§ YOUR OBJECTIVE
Copy every line of the data below without any changes, and leave the pictures out of your answer.

§ EXERCISE MATERIAL

· · · ·

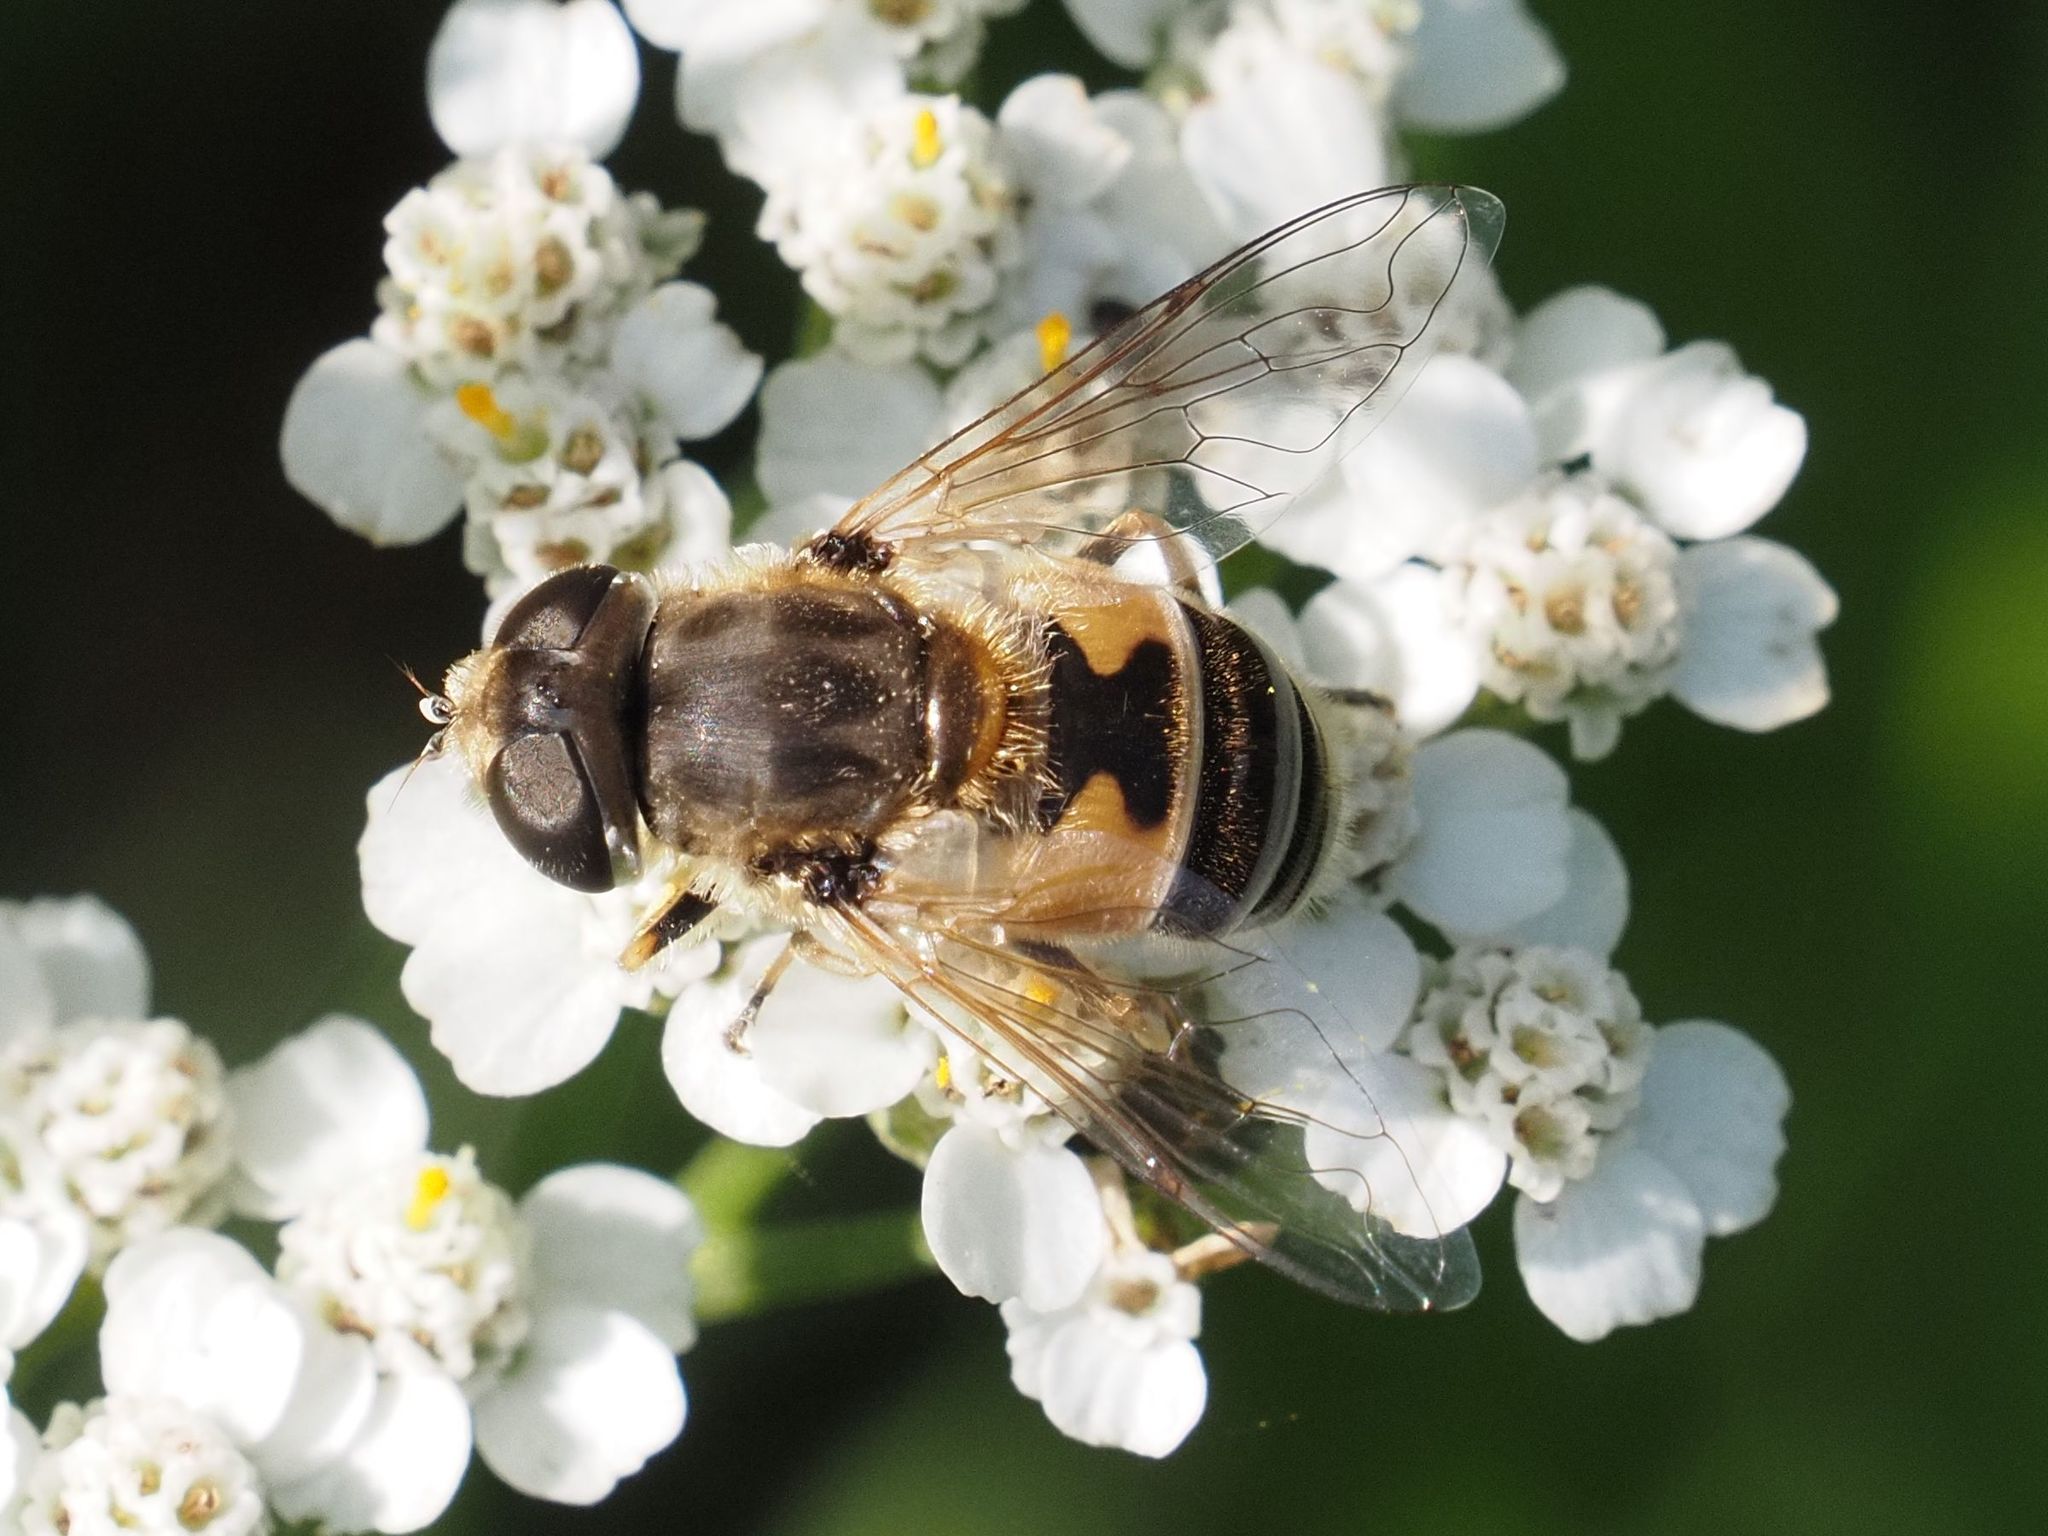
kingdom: Animalia
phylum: Arthropoda
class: Insecta
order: Diptera
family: Syrphidae
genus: Eristalis
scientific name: Eristalis arbustorum
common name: Hover fly
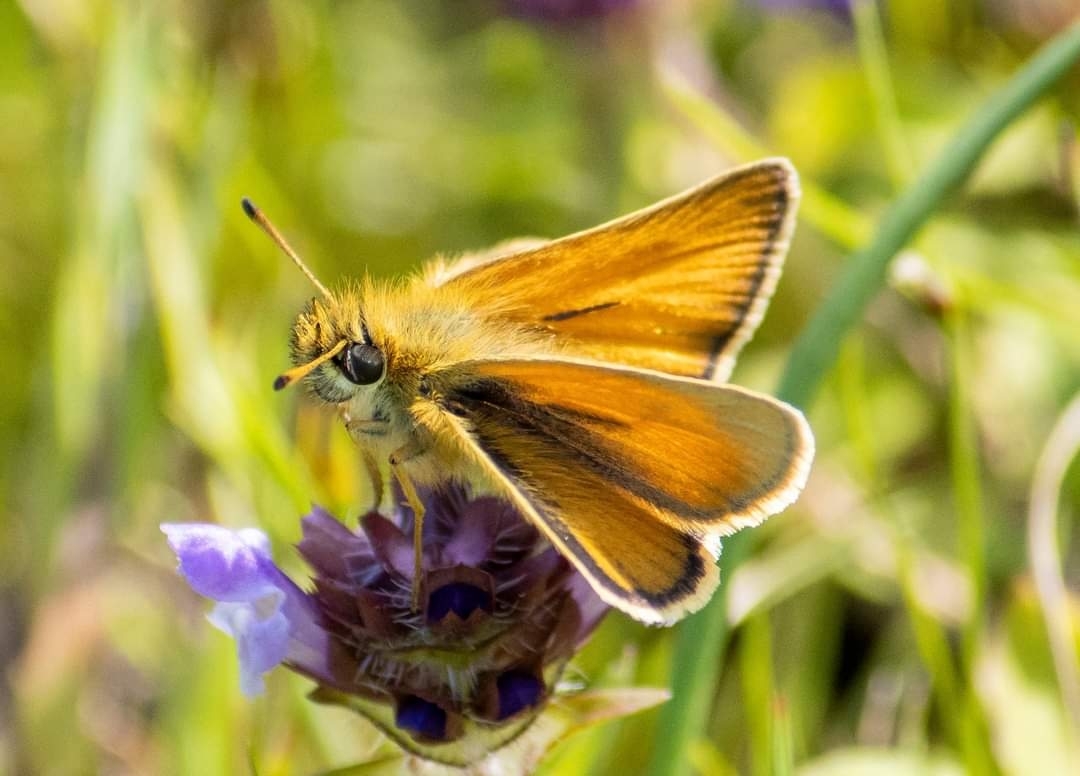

· · · ·

§ FINAL RESULT
kingdom: Animalia
phylum: Arthropoda
class: Insecta
order: Diptera
family: Syrphidae
genus: Eristalis
scientific name: Eristalis arbustorum
common name: Hover fly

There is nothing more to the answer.